Maestro Brena, il Prog ci insegna che musica classica e rock possono incontrarsi. In particolare, nelle partiture che eseguirete giovedì sera lei ha riscontrato dei richiami alle strutture armoniche tipiche dello stile di J. S. Bach. Come è possibile?

Antonio Brena: Bach è stato il più grande dei musicisti. Tutti siamo figli di Bach. Un tale incontro è reso tale dalla natura stessa della musica: non c’è nessun confine o livello di separazione. La musica rock si incontra con la classica perché è strutturalmente concepita così. L’architettura compositiva di Woolfsons – Parsons in alcuni brani è simile a quella di Johann Sebastian. In particolare, in “Silence and I” dove si ritrova un’orchestrazione tipica barocca dei fiati, vi è un richiamo esplicito al primo dei concerti brandeburghesi, pur se inserito nella ritmicità rock.

Lenny, perché soprattutto i più giovani non possono perdersi il concerto di giovedì sera?

Beh, ovviamente perché ci sarò io, ci sarà Massimo e ci sarà l’orchestra. Sono dispiaciuto che le giovani generazioni non abbiano la chance di mettersi alla prova sul palco. quando iniziai il mio percorso con the Alan Parsons Project avevo già alle spalle duemila concerti circa con i Gonzalez.
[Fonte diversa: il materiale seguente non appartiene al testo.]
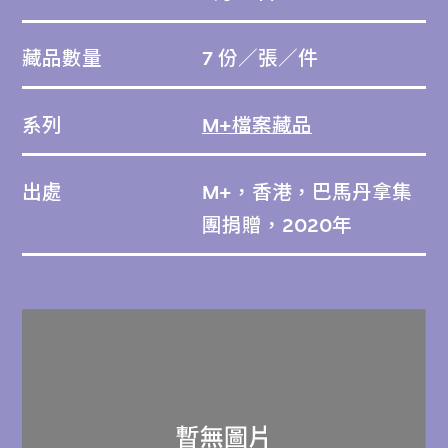
藏品數量
7 份／張／件
系列
M+檔案藏品
出處
M+，香港，巴馬丹拿集
團捐贈，2020年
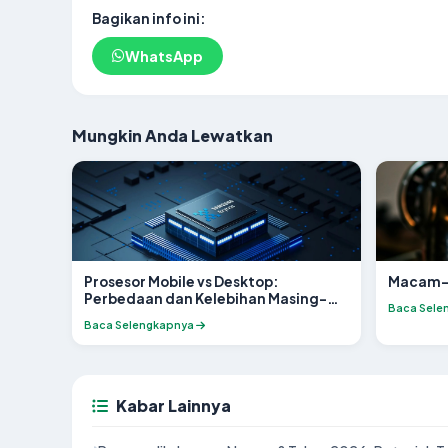
Bagikan info ini:
WhatsApp
Mungkin Anda Lewatkan
Prosesor Mobile vs Desktop:
Macam-M
Perbedaan dan Kelebihan Masing-
Baca Sele
Masing
Baca Selengkapnya
Kabar Lainnya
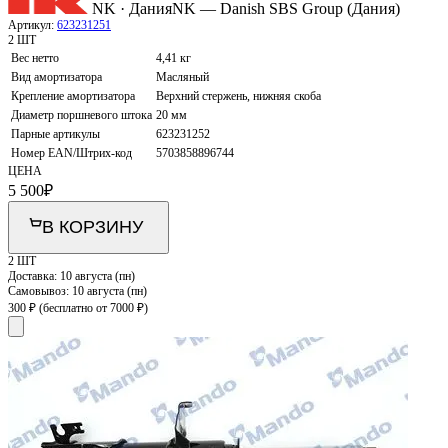
NK · Дания
NK — Danish SBS Group (Дания)
Артикул:
623231251
2 ШТ
Вес нетто
4,41 кг
Вид амортизатора
Масляный
Крепление амортизатора
Верхний стержень, нижняя скоба
Диаметр поршневого штока
20 мм
Парные артикулы
623231252
Номер EAN/Штрих-код
5703858896744
ЦЕНА
5 500
₽
В КОРЗИНУ
2 ШТ
Доставка:
10 августа (пн)
Самовывоз:
10 августа (пн)
300 ₽
(бесплатно от 7000 ₽)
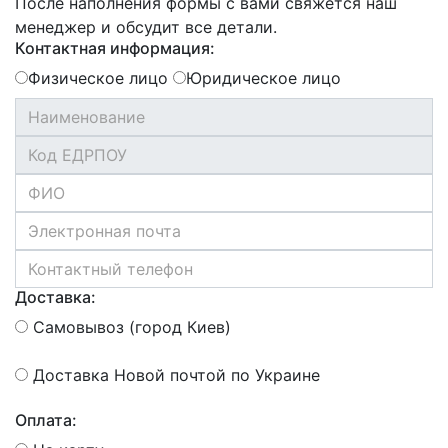
После наполнения формы с вами свяжется наш
менеджер и обсудит все детали.
Контактная информация:
Физическое лицо
Юридическое лицо
Доставка:
Самовывоз (город Киев)
Доставка Новой почтой по Украине
Оплата:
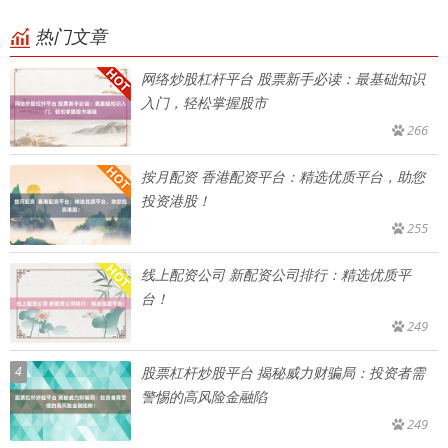
热门文章
网络炒股杠杆平台 股票新手必读：最基础知识
入门，轻松掌握股市
266
按月配资 香港配资平台：精选优质平台，助您
投资港股！
255
线上配资公司 新配资公司排行：精选优质平
台！
249
4
股票杠杆炒股平台 揭秘威力财骗局：投资者需
警惕的高风险金融陷
249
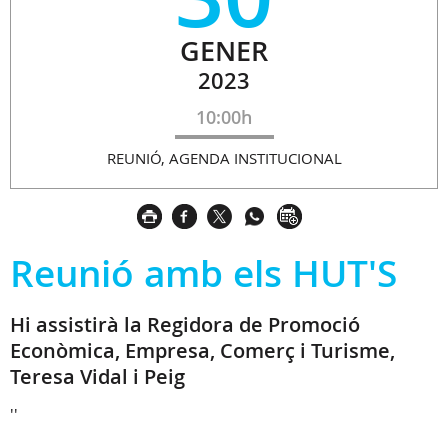
GENER
2023
10:00h
REUNIÓ, AGENDA INSTITUCIONAL
Reunió amb els HUT'S
Hi assistirà la Regidora de Promoció
Econòmica, Empresa, Comerç i Turisme,
Teresa Vidal i Peig
''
Oggi invece è tutto veloce, chi ha in mano le redini del mercato musicale ha tolto la possibilità di fare palestra. Si parla solo di denaro. Quando salgo sul palco cerco di dare il massimo di me stesso, cerco di dare alla gente quello che sono veramente. Se non verrete vi perderete tutto questo, quindi dovete assolutamente esserci.